In case anyone is interested in the legalities of this, it is rather hard to explain it to non-lawyers, but I'll try. It does sound fairly technical even if you try to dumb it down, because you do have to be conversant in that type of legal language to fully understand it.
The government would be compelled to give a right of appeal against any RTB before it was enacted. The likely outcome would be multiple legal actions against the government.
The best way to get round this for any Labour Government would be to actually leave the ECHR, since such a policy is not ECHR - compliant. Furthermore, they would have to set up a different system of tribunals staffed by lets say "non-traditional" and "non-independent" judges, with no right of appeal to the courts.
What is more likely in practice, because leaving the ECHR would be a major vote loser, is that any Labour Government would realise they would lose such a case and be internationally embarrassed, so instead would raise taxes on renting. The policy would be quietly dropped.
When you consider that any case going to the ECHR on this topic would cite 400-500 other cases to be discussed, distinguished and applied, that gives you some idea of the complexity of debate. There is case law on the differential application of the concept of proportionality to the loss of control and to the deprivation of property itself and degrees inbetween. And the ECHR does not follow the strict system of precedence that there is here. Nevertheless the ECHR has strengthened the procedural aspects of the criteria of proportionality over time. There are actually another couple of cases involving Greece where Greek law was held to be illegal by the ECHR following appropriation for road building. The Court found that Greek law was “manifestly without reasonable foundation”. This made it unnecessary even to establish that the applicants had actually suffered the effects of this system, since, “in the case of a large number of owners, it necessarily upsets the fair balance between the protection of the right to property and the requirements of the general interest". I'm not giving the citation as I'm not doing work free of charge.
However, we are talking about millions of people being being forcibly deprived by the state of their property rights.
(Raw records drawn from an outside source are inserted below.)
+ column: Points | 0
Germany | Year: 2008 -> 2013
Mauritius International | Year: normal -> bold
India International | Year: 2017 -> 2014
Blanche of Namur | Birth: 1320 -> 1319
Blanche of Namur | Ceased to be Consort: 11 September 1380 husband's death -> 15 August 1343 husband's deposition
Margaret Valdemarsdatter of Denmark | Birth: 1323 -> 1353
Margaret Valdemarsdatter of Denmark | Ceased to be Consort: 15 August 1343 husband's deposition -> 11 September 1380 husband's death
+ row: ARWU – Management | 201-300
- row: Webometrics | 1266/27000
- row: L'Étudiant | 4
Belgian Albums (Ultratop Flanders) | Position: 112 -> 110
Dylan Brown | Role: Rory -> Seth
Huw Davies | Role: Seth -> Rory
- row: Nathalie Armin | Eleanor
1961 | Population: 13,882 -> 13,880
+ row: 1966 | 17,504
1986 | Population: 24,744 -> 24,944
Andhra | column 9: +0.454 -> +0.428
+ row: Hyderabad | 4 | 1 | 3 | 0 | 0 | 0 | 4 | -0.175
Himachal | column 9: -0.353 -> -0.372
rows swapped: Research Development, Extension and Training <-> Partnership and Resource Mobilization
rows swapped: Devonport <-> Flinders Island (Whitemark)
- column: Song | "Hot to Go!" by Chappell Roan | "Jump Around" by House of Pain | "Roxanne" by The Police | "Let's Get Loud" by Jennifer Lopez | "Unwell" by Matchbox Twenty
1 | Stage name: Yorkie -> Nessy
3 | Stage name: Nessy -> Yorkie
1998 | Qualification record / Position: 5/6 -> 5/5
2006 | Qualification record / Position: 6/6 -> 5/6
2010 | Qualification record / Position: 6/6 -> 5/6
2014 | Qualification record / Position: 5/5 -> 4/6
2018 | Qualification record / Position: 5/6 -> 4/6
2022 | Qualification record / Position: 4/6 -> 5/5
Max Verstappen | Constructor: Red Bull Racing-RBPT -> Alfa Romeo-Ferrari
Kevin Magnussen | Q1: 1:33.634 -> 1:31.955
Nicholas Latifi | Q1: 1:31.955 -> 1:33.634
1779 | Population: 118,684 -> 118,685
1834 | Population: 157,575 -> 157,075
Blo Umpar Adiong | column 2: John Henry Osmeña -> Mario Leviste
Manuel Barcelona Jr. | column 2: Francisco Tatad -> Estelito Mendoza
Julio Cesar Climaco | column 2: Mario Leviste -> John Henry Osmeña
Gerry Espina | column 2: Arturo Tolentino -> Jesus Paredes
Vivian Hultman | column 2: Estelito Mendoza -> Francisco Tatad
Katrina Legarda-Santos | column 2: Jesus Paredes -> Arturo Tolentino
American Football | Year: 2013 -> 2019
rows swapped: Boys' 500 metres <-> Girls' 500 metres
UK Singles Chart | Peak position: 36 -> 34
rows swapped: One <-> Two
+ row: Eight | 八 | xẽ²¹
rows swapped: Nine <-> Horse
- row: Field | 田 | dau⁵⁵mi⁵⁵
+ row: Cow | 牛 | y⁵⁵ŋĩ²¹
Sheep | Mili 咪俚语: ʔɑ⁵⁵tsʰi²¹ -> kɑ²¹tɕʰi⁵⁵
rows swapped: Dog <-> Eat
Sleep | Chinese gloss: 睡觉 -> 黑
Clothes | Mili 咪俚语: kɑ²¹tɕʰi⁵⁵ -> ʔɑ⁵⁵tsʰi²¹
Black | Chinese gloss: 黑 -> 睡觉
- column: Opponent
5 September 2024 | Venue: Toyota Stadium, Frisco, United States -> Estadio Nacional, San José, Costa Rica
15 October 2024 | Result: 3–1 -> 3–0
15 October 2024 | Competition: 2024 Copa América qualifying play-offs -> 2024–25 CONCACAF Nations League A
Even if the tenants were only offered an option to buy, they would lose control of their properties and that in itself is sufficient for loss of property rights to be actionable under Protocol 1 Article 1.
Compensation is not adequate to redress this, because such a massive measure must be shown to be in the public interest and creating a communist utopia is not in the public interest - otherwise there would be no point in having the ECHR. Its there to protect against such things. The Greek case is distinguishable because it involved areas of forestry ancillary to the applicant's main landholding in a country whose monarchy had been disposed after a long period of political discord. It is possibly wrong on a more modern application of the law. The line of case law stemming from Sporrong and Lonroth is more likely to be followed, and the outcome almost certainly, as it nearly always is, that the aim could be achieved, on fair balance, by less onerous means - taxation. And you can also simply point out that when millions are adversely affected by a measure causing the loss of their property ownership rights, that measure is no longer in the public interest, because so many of the public are adversely affected.
In other words, its all a waste of time. Its a headline grabber by Labour and they know it, they want to attract attention by being so blatantly communist, they will appeal to those who have no hope of ever bettering their situation in life other than through taking something belonging to someone else. A sad reality.